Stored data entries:
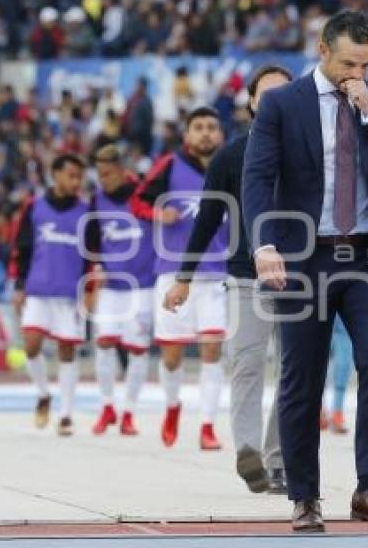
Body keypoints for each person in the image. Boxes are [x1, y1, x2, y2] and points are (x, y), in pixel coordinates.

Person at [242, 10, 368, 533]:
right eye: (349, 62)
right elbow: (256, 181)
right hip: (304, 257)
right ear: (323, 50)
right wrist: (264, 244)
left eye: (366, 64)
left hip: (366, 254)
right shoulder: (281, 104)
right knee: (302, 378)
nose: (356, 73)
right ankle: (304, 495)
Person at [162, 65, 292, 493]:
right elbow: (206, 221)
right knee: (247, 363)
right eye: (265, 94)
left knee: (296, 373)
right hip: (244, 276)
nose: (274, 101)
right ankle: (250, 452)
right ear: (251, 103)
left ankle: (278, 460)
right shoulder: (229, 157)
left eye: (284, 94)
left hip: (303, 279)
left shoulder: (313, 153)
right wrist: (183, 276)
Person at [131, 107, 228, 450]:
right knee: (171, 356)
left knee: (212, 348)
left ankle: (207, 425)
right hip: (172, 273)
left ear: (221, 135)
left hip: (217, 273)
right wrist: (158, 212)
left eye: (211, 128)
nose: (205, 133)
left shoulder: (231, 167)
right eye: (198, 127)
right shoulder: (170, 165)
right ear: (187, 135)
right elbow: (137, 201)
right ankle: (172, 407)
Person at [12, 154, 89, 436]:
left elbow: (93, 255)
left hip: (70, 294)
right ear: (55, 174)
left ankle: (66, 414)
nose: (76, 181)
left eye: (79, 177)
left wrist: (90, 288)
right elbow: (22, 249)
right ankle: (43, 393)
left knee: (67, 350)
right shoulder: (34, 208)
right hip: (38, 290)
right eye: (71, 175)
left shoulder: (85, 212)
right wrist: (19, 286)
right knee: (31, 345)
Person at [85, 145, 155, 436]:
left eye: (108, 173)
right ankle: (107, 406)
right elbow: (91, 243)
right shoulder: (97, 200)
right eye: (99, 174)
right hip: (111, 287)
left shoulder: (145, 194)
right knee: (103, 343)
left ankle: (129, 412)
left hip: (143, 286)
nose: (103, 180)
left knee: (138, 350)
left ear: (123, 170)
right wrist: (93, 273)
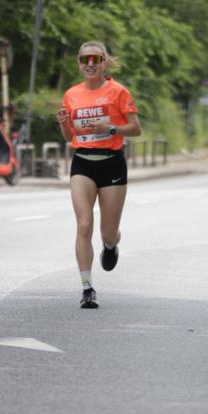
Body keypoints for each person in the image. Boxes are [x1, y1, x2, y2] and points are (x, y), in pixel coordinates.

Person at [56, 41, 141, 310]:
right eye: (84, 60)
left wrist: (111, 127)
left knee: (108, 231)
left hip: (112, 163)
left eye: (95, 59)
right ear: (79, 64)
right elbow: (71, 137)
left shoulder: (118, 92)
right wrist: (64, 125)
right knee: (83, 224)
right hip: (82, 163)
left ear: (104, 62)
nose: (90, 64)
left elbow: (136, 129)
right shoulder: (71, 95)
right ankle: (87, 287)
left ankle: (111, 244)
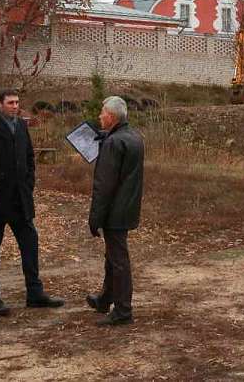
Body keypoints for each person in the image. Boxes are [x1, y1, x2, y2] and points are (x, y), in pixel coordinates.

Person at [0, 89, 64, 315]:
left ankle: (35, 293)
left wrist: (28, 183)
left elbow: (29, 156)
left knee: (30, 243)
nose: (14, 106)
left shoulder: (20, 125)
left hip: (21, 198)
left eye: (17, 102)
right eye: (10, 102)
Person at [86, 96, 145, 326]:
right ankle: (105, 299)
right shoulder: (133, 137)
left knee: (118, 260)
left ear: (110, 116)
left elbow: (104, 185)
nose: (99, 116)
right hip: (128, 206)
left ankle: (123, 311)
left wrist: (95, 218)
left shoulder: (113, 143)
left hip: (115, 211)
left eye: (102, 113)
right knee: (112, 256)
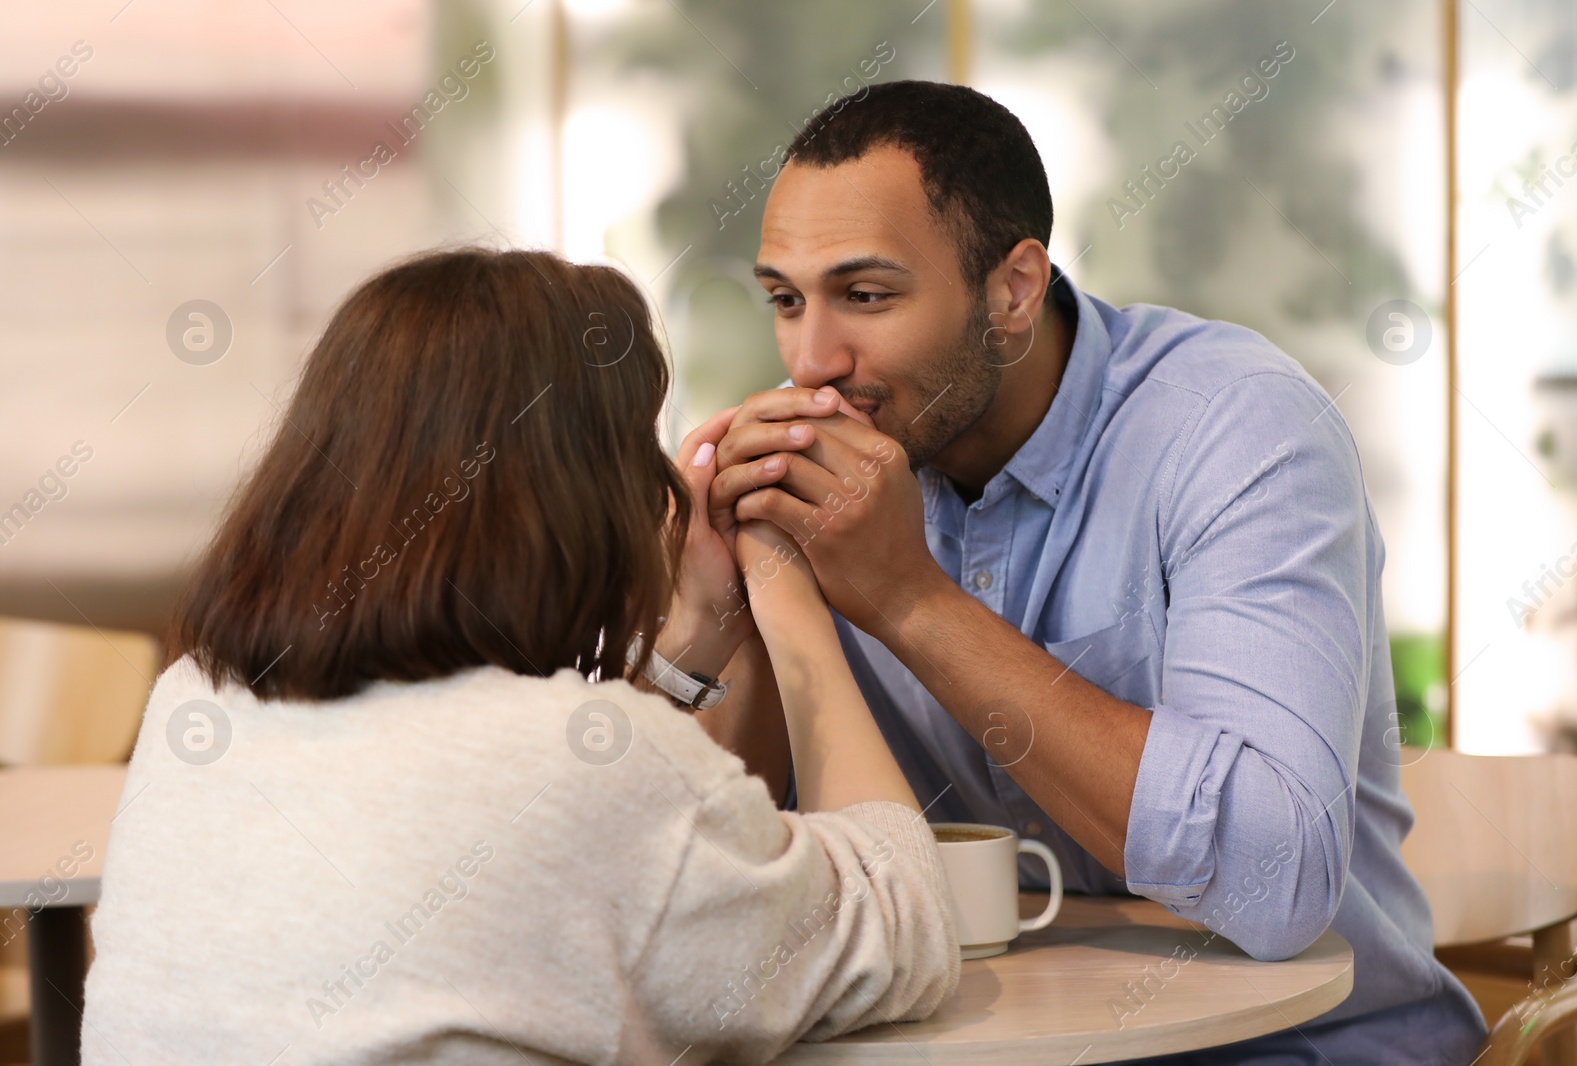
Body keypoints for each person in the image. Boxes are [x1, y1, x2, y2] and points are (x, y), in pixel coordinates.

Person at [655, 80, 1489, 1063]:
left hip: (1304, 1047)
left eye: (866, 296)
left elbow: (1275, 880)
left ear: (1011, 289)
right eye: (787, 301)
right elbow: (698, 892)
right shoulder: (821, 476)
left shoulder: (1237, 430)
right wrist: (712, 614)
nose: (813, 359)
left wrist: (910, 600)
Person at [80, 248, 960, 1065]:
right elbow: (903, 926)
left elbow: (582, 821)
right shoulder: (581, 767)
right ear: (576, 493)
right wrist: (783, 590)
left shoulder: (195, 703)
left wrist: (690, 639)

* * *

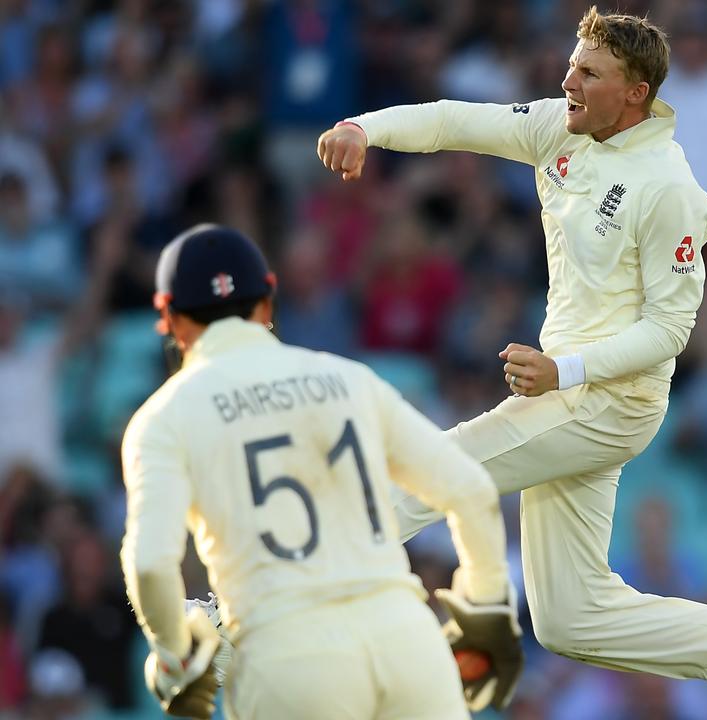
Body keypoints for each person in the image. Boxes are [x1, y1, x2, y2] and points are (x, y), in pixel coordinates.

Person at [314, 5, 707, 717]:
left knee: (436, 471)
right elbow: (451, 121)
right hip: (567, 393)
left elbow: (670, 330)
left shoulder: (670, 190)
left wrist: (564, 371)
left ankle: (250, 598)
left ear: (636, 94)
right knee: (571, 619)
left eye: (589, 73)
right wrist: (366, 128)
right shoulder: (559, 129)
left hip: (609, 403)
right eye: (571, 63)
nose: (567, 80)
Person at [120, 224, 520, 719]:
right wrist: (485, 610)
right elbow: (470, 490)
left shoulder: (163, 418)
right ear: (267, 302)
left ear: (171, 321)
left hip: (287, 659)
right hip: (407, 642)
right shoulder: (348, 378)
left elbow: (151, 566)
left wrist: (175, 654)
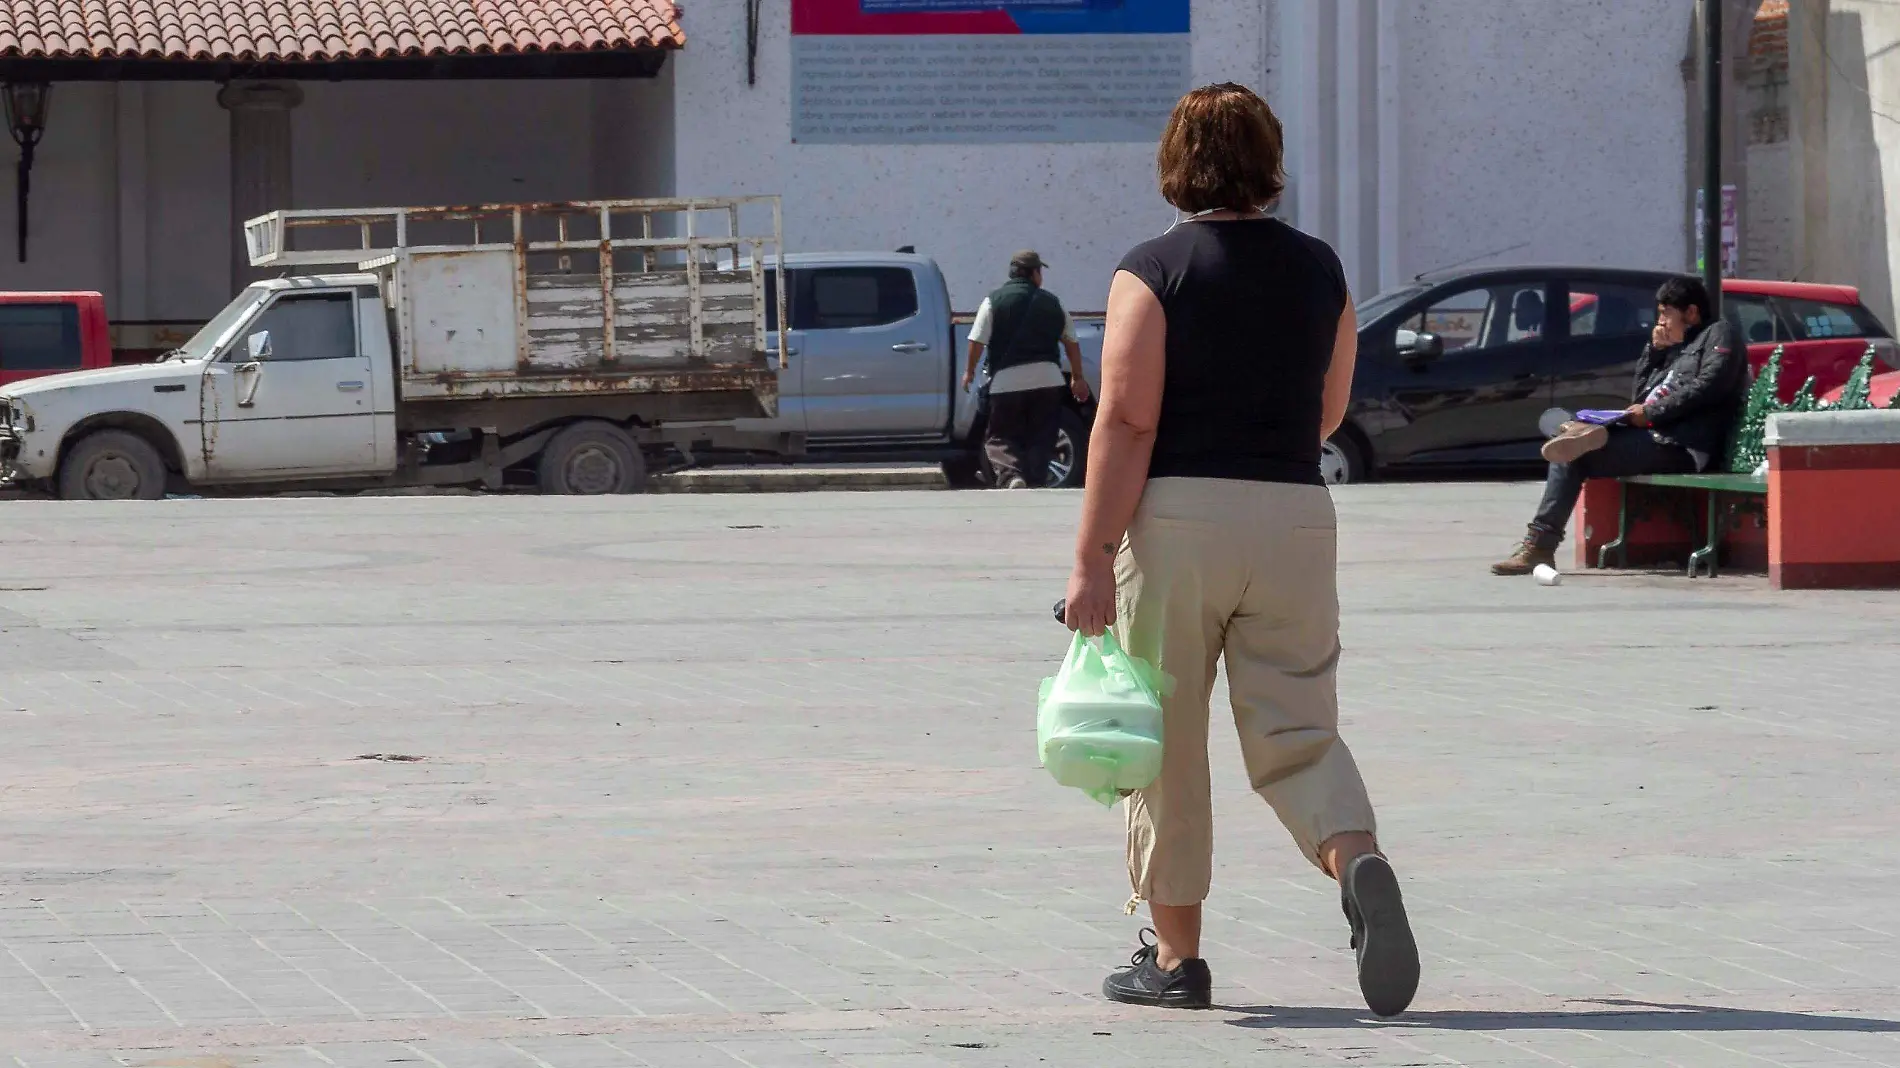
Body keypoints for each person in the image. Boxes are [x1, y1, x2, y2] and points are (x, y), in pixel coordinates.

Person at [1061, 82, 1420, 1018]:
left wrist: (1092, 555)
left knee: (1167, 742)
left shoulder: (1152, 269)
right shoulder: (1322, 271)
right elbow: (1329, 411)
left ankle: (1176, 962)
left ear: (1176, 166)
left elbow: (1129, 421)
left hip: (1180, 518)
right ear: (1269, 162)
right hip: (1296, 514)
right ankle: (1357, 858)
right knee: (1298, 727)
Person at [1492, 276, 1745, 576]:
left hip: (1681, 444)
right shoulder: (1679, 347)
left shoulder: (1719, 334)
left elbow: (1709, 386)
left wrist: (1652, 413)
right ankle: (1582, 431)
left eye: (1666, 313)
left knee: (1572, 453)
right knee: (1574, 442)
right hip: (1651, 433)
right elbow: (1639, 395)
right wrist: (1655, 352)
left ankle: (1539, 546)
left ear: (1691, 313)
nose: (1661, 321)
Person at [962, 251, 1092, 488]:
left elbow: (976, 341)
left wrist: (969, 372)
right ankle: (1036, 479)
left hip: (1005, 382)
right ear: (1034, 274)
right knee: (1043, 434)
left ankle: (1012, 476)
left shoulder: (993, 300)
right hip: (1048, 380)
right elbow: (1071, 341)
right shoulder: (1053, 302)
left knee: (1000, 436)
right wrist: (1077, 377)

==

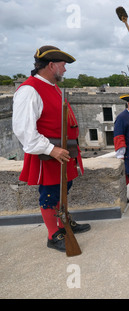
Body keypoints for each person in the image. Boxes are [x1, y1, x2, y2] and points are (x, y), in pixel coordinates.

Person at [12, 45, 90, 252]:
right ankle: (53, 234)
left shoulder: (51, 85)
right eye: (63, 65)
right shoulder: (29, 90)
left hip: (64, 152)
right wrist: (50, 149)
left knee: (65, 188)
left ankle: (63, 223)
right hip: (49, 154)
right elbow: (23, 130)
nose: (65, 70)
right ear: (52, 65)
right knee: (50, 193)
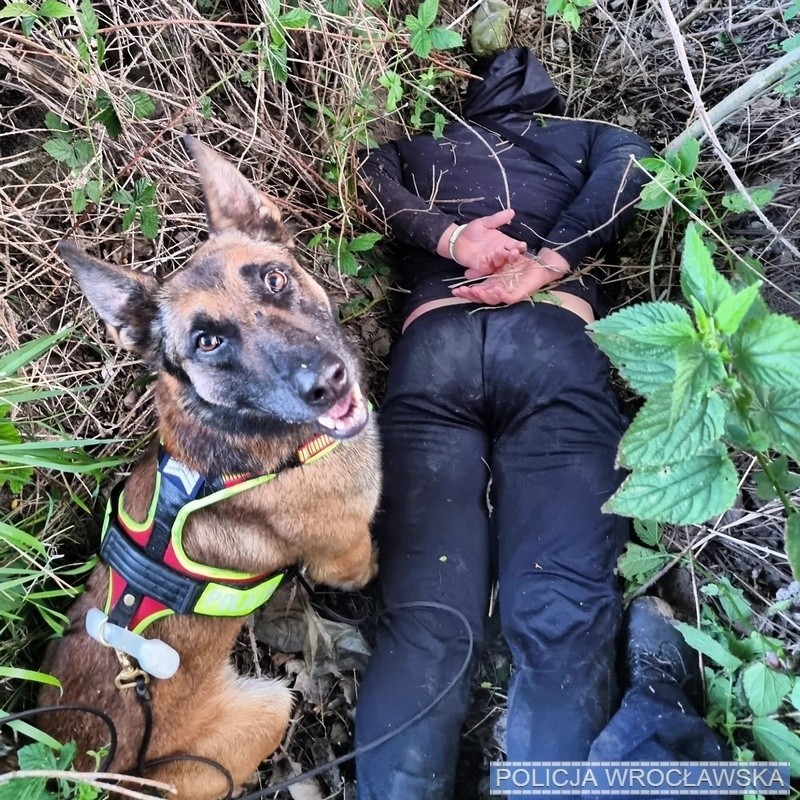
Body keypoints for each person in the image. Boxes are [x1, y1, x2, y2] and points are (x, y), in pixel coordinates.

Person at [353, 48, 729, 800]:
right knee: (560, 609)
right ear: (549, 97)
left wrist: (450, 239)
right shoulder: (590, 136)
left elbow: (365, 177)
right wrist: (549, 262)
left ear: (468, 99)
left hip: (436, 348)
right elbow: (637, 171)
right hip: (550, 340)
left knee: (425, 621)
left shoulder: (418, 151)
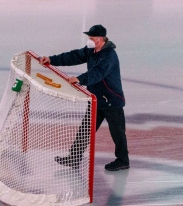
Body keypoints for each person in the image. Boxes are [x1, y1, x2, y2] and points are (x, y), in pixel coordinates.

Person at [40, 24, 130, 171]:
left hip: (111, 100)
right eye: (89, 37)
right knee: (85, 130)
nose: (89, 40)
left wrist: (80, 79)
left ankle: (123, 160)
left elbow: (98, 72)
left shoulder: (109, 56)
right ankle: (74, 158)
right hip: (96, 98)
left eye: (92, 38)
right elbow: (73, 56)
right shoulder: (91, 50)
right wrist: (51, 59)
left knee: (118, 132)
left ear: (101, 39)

■ WHAT THE EXERCISE ASKS ■
What are the lines above, starting at the one with "right ankle: (172, 407)" and ending at the one with "right shoulder: (34, 208)"? Give them again exactly, and only them.

■ EXPECTED ANSWER ■
right ankle: (172, 407)
Person at [12, 154, 89, 436]:
left elbow: (93, 255)
left hip: (70, 294)
right ear: (55, 174)
left ankle: (66, 414)
nose: (76, 181)
left eye: (79, 177)
left wrist: (90, 288)
right elbow: (22, 249)
right ankle: (43, 393)
left knee: (67, 350)
right shoulder: (34, 208)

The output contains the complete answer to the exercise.